Phonologiseur Automatique

Conception et réalisation d’un phonologiseur automatique du français

Basilio Calderone

Background

Nos travaux sur la phonologisation automatique s’inscrivent dans un programme d’amélioration et d’enrichissement des ressources lexicales existantes pour la langue française. En particulier, la création de lexiques contenant des informations phonologiques, bien qu’essentielle pour la recherche en linguistique, apparaît souvent déficiente et de faible couverture. L’idée développée et mise en œuvre dans le cadre du programme Demonext était de combiner et d’optimiser les fonctionnalités de deux lexiques français existants : Flexique et GLÀFF.

Flexique et GLÀFF

Flexique est un lexique flexionnel phonétisé du français standard, distribué sous licence libre.

Il se caractérise par la qualité de ses transcriptions phonologiques et par certains choix de méthode. Par exemple, pour les formes ayant de multiples réalisations phonologiques régulières, un arbitrage a été effectué, de manière à avoir une transcription unique aussi proche que possible de la forme de surface, mais à partir de laquelle les autres réalisations possibles peuvent être déduites. Excepté en position finale de mot, les schwas ont été inclus systématiquement, même dans les cas où la réalisation effective d’un schwa est très peu fréquente. Dans sa forme actuelle, cette ressource comporte trois tables correspondant respectivement aux noms, adjectifs et verbes du français, pour un total de près de 50 000 lexèmes et plus de 350 000 formes fléchies.

GLÀFF, est un lexique à large couverture construit à partir du Wiktionnaire, comprend 1,4 millions d’entrées (180 000 lexèmes) et fournit pour chacune d’elle un lemme, une description morphosyntaxique et, dans 90% des cas, une ou plusieurs transcriptions phonémiques.

Les transcriptions phonologiques de GLÀFF ne sont pas normalisées et manquent de cohérence, car elles sont le résultat de l’intuition « naïve » des contributeurs.
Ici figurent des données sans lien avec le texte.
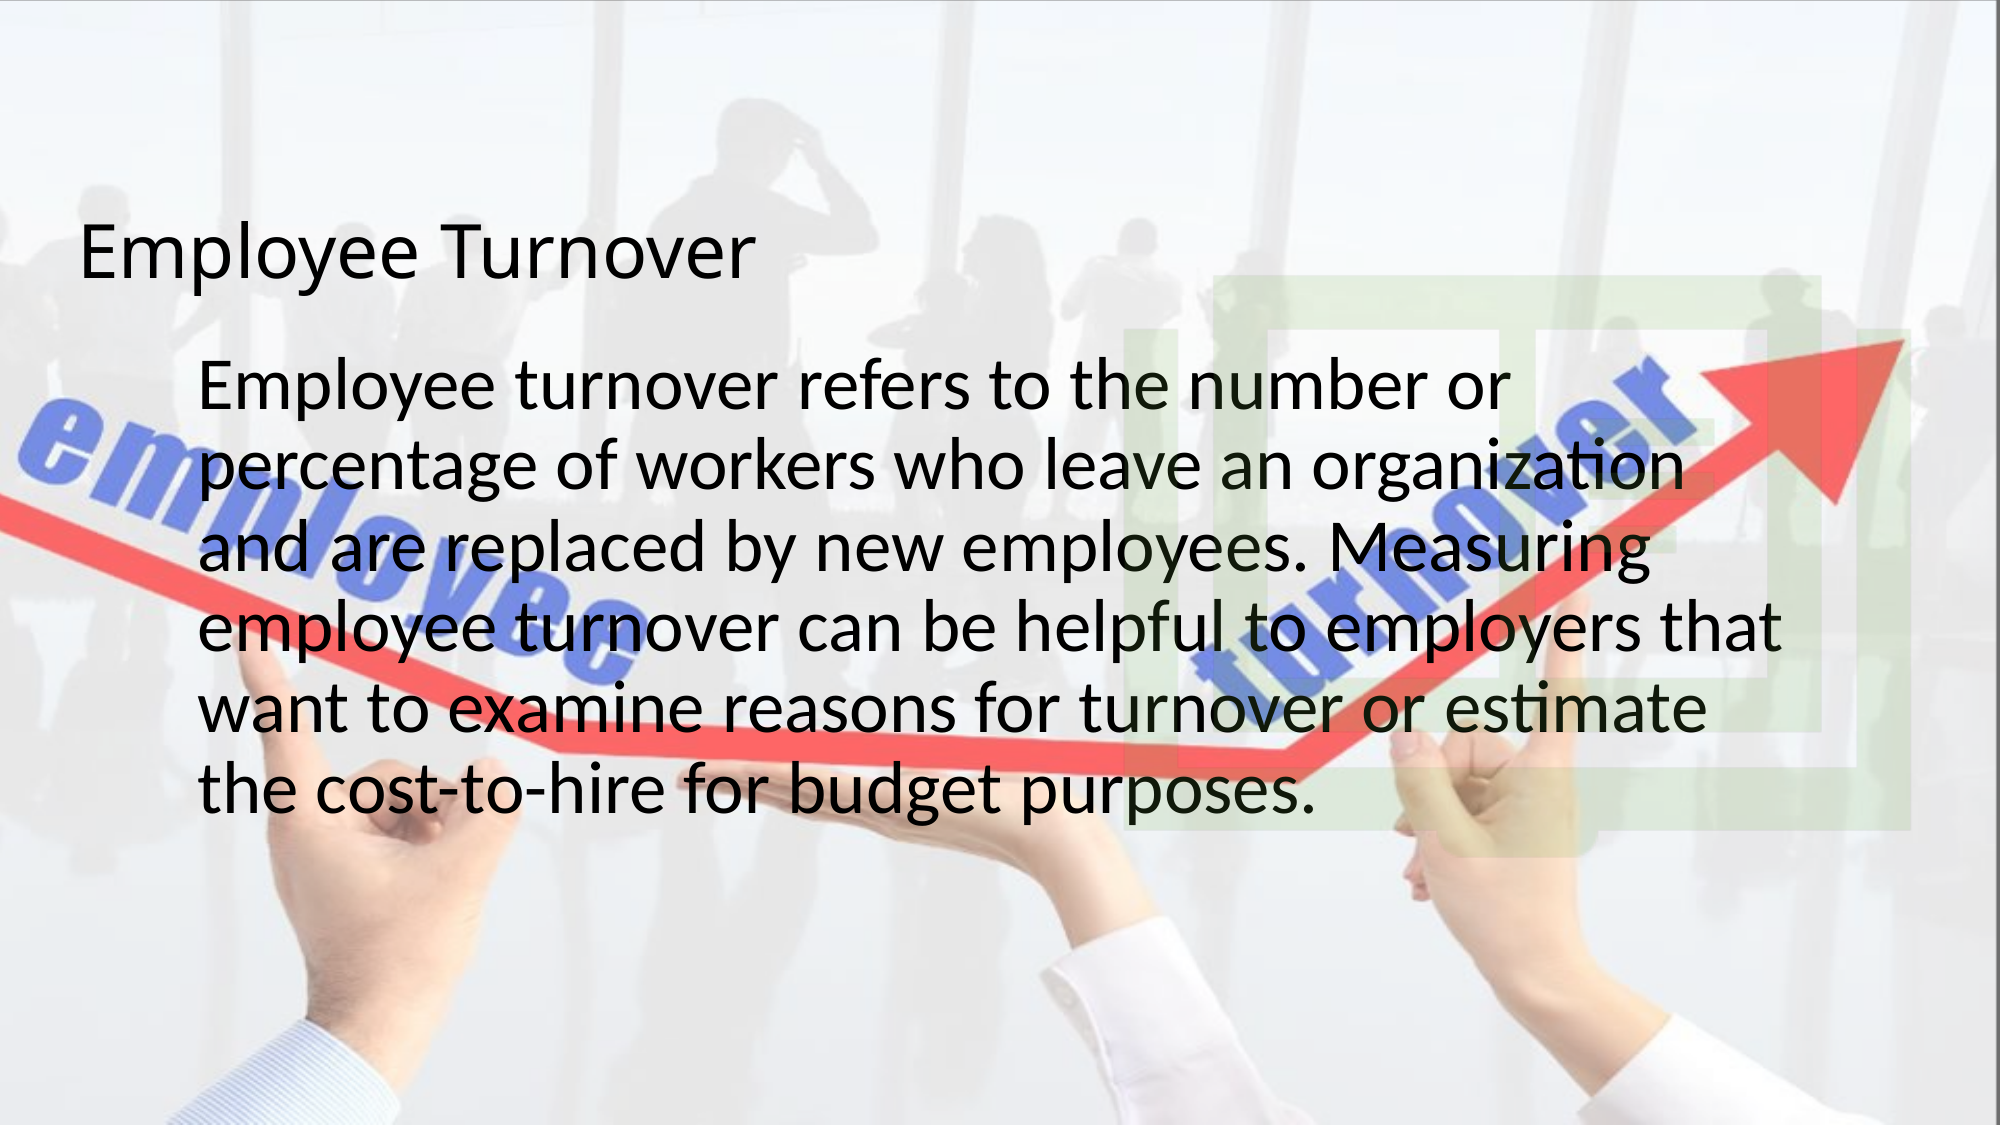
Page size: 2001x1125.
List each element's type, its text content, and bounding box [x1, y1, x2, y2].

title Employee Turnover [62, 133, 834, 376]
list Employee turnover refers to the number or percentage of workers who leave an organization and are replaced by new employees. Measuring employee turnover can be helpful to employers that want to examine reasons for turnover or estimate the cost-to-hire for budget purposes. [182, 336, 1089, 888]
picture [1089, 133, 1947, 992]
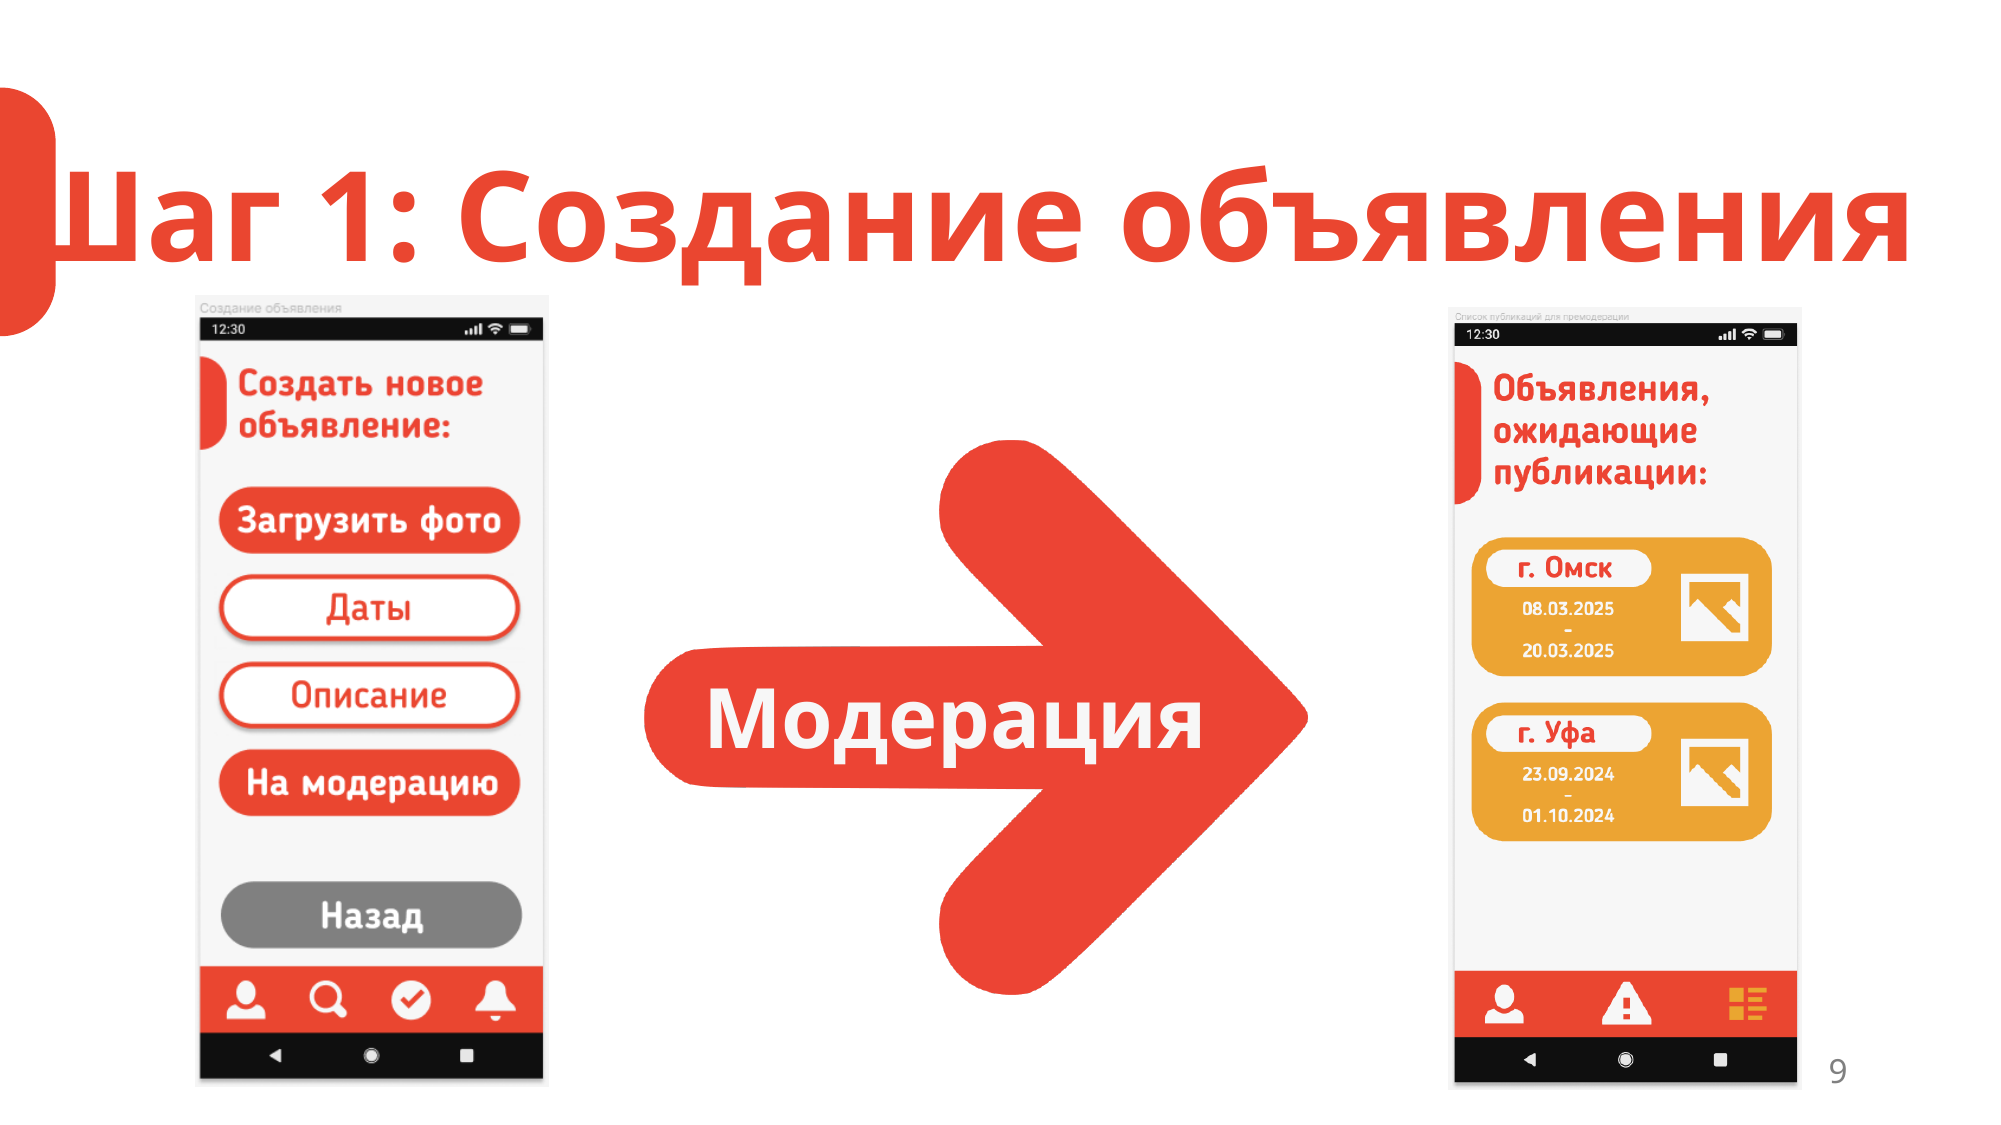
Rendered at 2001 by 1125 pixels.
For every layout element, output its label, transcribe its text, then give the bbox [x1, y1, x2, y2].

picture [1448, 307, 1802, 1090]
text_box [0, 86, 57, 338]
picture [564, 305, 1388, 1125]
text_box Шаг 1: Создание объявления [56, 128, 1933, 294]
slide_number 9 [1412, 1042, 1863, 1103]
picture [195, 295, 549, 1087]
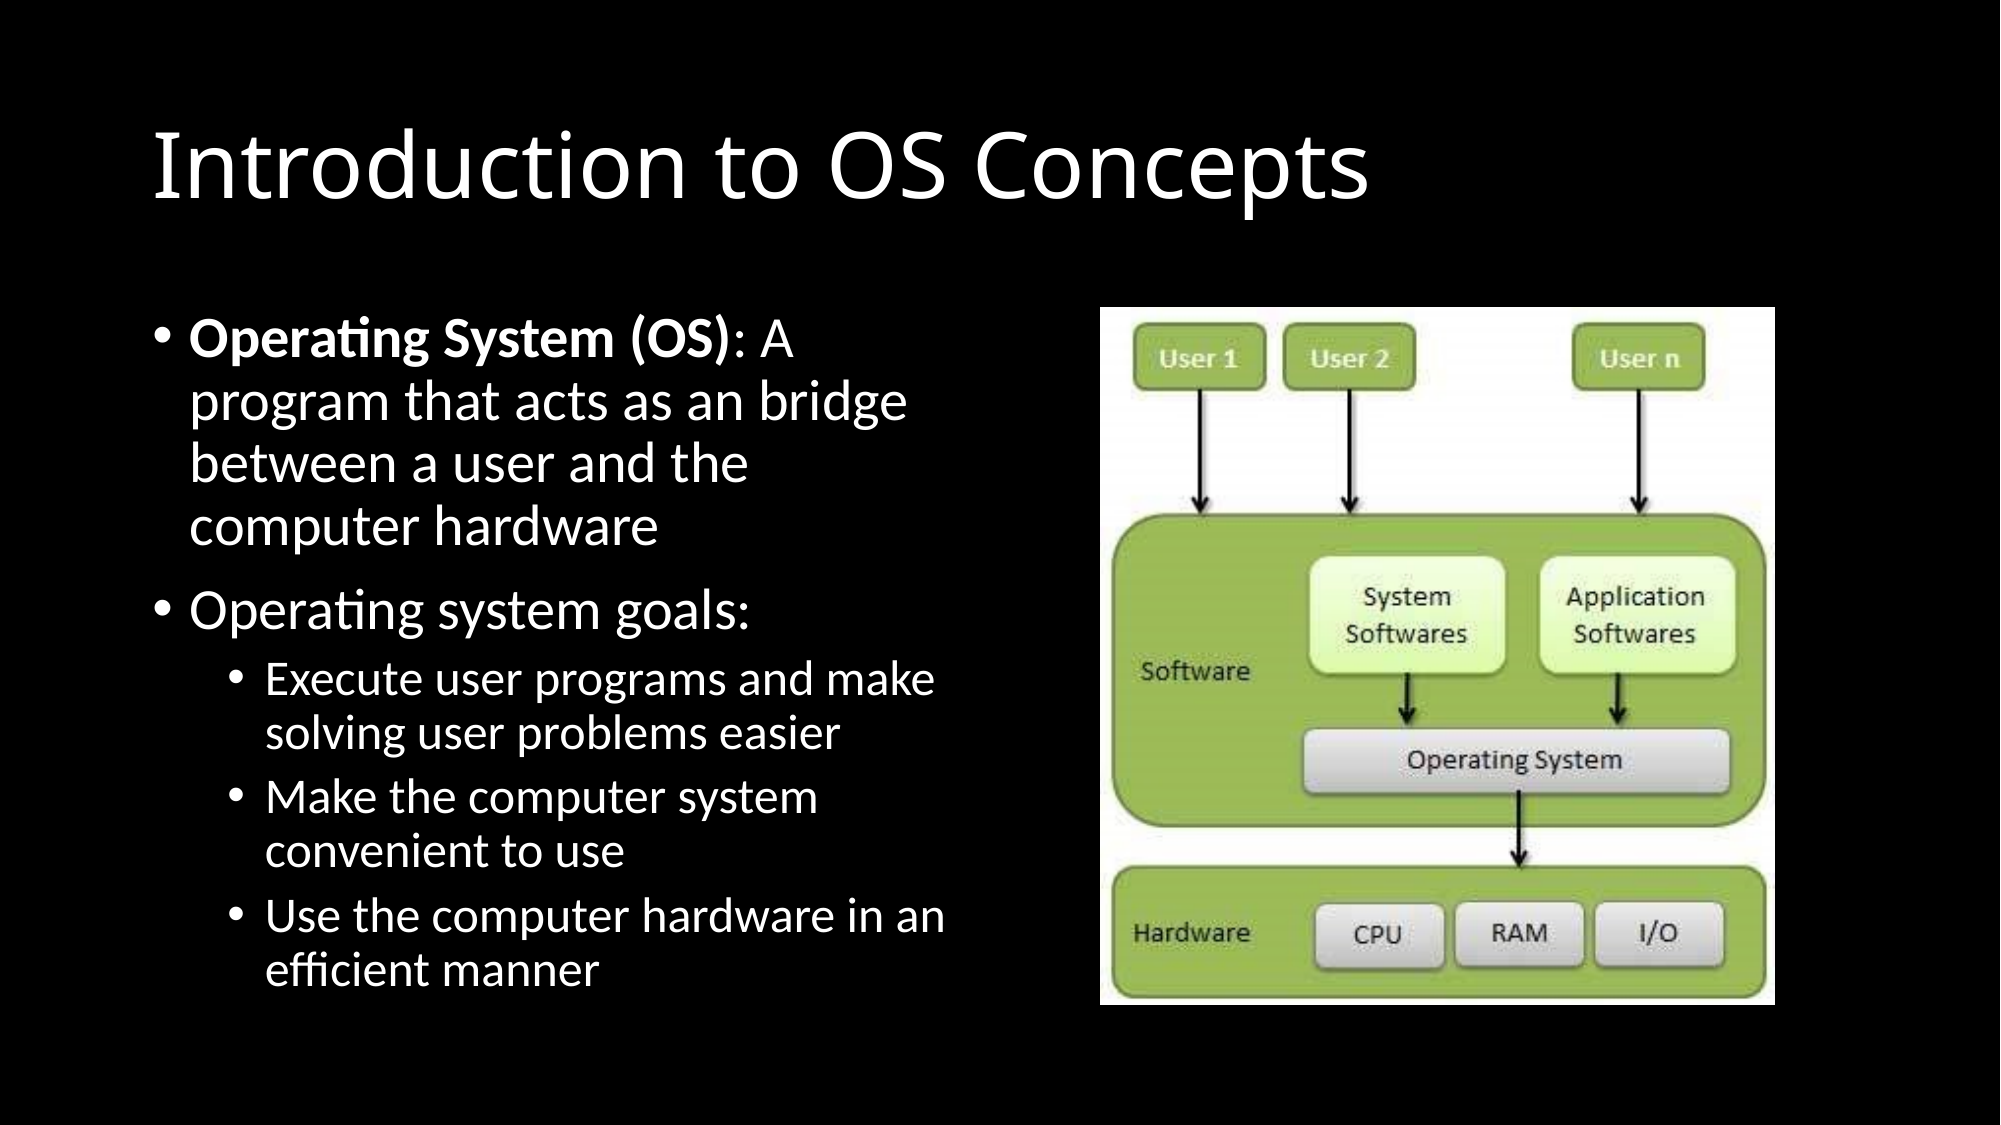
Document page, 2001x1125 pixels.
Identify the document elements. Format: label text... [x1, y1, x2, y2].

title Introduction to OS Concepts [137, 59, 1863, 278]
picture [1100, 307, 1775, 1005]
list Operating System (OS): A program that acts as an bridge between a user and the computer hardware Operating system goals: Execute user programs and make solving user problems easier Make the computer system convenient to use Use the computer hardware in an efficient manner [137, 299, 988, 1014]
L’idée directrice du présent travail est d’utiliser la qualité des transcriptions phonologiques de Flexique afin de réaliser une phonologisation automatique normalisée et « de qualité » pour toutes les entrées de GLÀFF.

Le modèle

Sur le plan méthodologique, nous avons utilisé un algorithme d’apprentissage automatique LSTM (Long Short-Term Memory), capables de traiter des séquences de symboles en entrée et en sortie.

Plus précisément, notre phonologiseur automatique est capable de recevoir en entrée une forme orthographique et de prédire sa transcription phonologique en sortie, voir le Tableau 1.

Pour l’entraînement, nous avons utilisé un jeu de données composé de l’intersection GLÀFF et de Flexique calculée sur les formes orthographiques (actuellement, seuls les noms, les verbes et les adjectifs composent notre jeu de données. Les adverbes et les autres catégories sont exclus). Le data training contient 330 000 formes créées en associant à chaque forme orthographique (la même dans GLÀFF et Flexique) sa transcription phonologique dans Flexique.

Tableau 1: Exemple du dataset avec les champs INPUT et OUTPUT mis en évidence

Les résultats

La prédiction de la transcription phonologique sur un jeu de test de 30 000 formes (10% du dataset) composé de données qui ne sont pas présentes dans le jeu d’apprentissage, a montrée une exactitude de 97,77%.

Tableau 2: Exemple du dataset avec les champs INPUT et OUTPUT mis en évidence (modèle 2)

Un second modèle (modèle 2, voir Tableau 2) a également été construit. Cette nouvelle architecture prend en entrée la forme orthographique et la catégorie grammaticale avec ses attributs morphosyntaxiques, techniquement représentées par une variable catégorielle. Le modèle 2 obtient une exactitude de 98,91% sur les 30 000 formes du jeu d’évaluation (i.e. du jeu de test).

Un aspect à explorer plus avant est la capacité du système à associer un score de probabilité {0,1} pour chaque phonème qui constitue la transcription phonologique de sortie. Les transcriptions incorrectes ou improbables auront une probabilité plus faible que les transcriptions phonologiques plus facilement prévisibles et systématiques. Cela peut permettre la détection automatique des parties phonotactiques (ou bien mots entiers) susceptibles de comporter une erreur.